Phaneroglossa is a low, up to 40 cm high, perennial plant that is hairless except for the woolly leaf axils, and has short, woody, upwardly inclined stems. Its leaves are crowded on the short stems, leathery in consistency, and set alternately along the stem. The leaves are line-, lance- or inverted lance-shaped, with a conspicuous midvein, seated with the base more or less clasping the stem, with an entire margin or some shallow teeth, often slightly curving down, the tip tapering or ending abruptly in a small sharp point as a continuation of the midvein.

The flower heads are set on top of long, stout, unbranched stalks with few, scattered, awl-, line- or lance-shaped bracts. The flowerhead has an involucre that is initially cup-shaped with a flat base, later becomes broadly cone-shaped, while the bracts eventually flip down to press against the stem when the seeds are ripe. It consists of a single whorl of eleven to fifteen lance-shaped, leathery bracts, with one or three resin ducts tapering to a long point, that are merged at their base, with a distinct thin and dryish margin that has a fringe of soft hairs towards the tips. The common base of the florets is flat and wide, without bracts at the foot of each floret, with a smooth surface except for regularly distributed indents where the florets are implanted.

The flower heads each have five to eight female ray florets that consist of a closed tube at base and a strap nearer the top. The tube is cylinder-shaped and has a few to many blunt hairs, which are several rows of cells thick and are topped with glands. The straps are white or cream-coloured, elliptic or obtuse in shape, mostly have four veins and is split in three teeth at the tip. From the mouth of the ray floret tube emerges a style that splits in two outward curling, hairless branches each topped by an obtuse conical appendage. Surrounding the base of the ray floret corolla are many, white, barbed pappus bristles which are quickly shed in the ray florets. At the base of the ray floret develop eventually dark brown to black, dry, one-seeded, indehiscent fruits called cypselae, which are oblong in shape, and have five or six wing-like, hairless ridges along their lengths.

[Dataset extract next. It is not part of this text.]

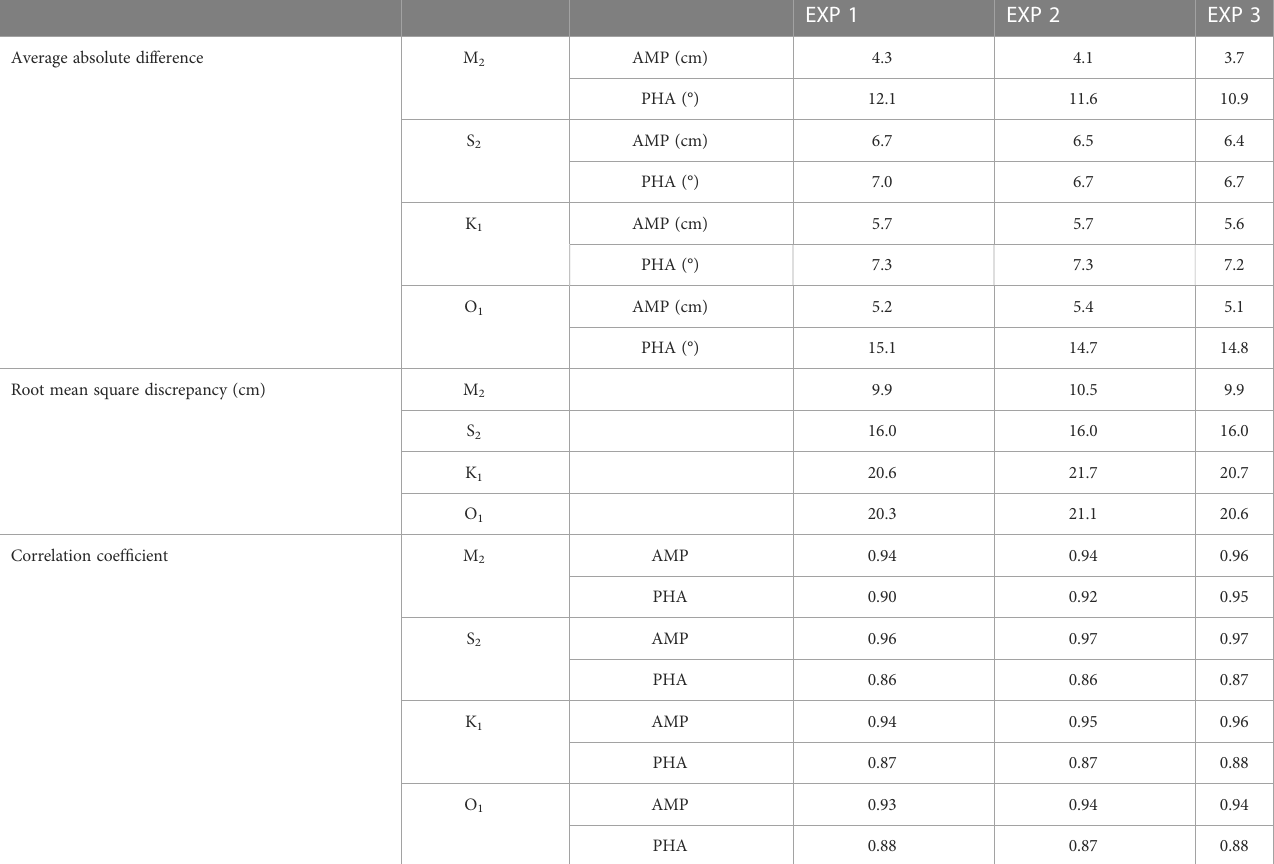
TABLE 1 The differences of tidal harmonic constants compared with observations from tidal gauge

The ray florets surround many bisexual disc florets with a yellow, tube-shaped corolla that near its top splits star-like into five, outward curving oval lobes with a vein parallel to their margin, a central resin duct and a finely grainy surface near the tips. In the center of each corolla are free filaments, topped by five anthers that are merged into a tube, through which the style grows when the floret opens, hoovering up the pollen on its shaft. The anthers have an arrow-shaped base, and one large, oval appendage at their tip, that is wider than the anther. The filaments each have a distinct bulbous collar just below the anthers. The pappus of the disc florets is persistent, and the cypselae are narrowly oblong, and have always five wings covered with blunt hairs that become slimy when wet.

==Taxonomy==
This plant was first described by Daniel Oliver in 1884, based on a specimen that had been collected by Harry Bolus on Michell's Pass near Ceres. Bertil Nordenstam, in his revision the tribe Senecioneae, erected the new genus Phaneroglossa, because of the many unusual features exhibited by P. bolusii, and the difficulty to determine its affinities to other species on morphological arguments.

===Phylogeny===
Comparison of homologous DNA has increased the insight in the phylogenetic relationships between the Senecioneae. It shows that Phaneroglossa is most closely related to Austrosynotis rectirama, Oresbia heterocarpa and the genus Dendrosenecio. Further research that includes more species and more or other genes may change these insights. The following tree represents current insights.

== Distribution, habitat and conservation ==
Phaneroglossa can only be found in the Hex River Mountains and in the Kouebokkeveld Mountains near Ceres, where it grows on sandstone slopes in fynbos vegetations at high altitude. It is considered a rare species.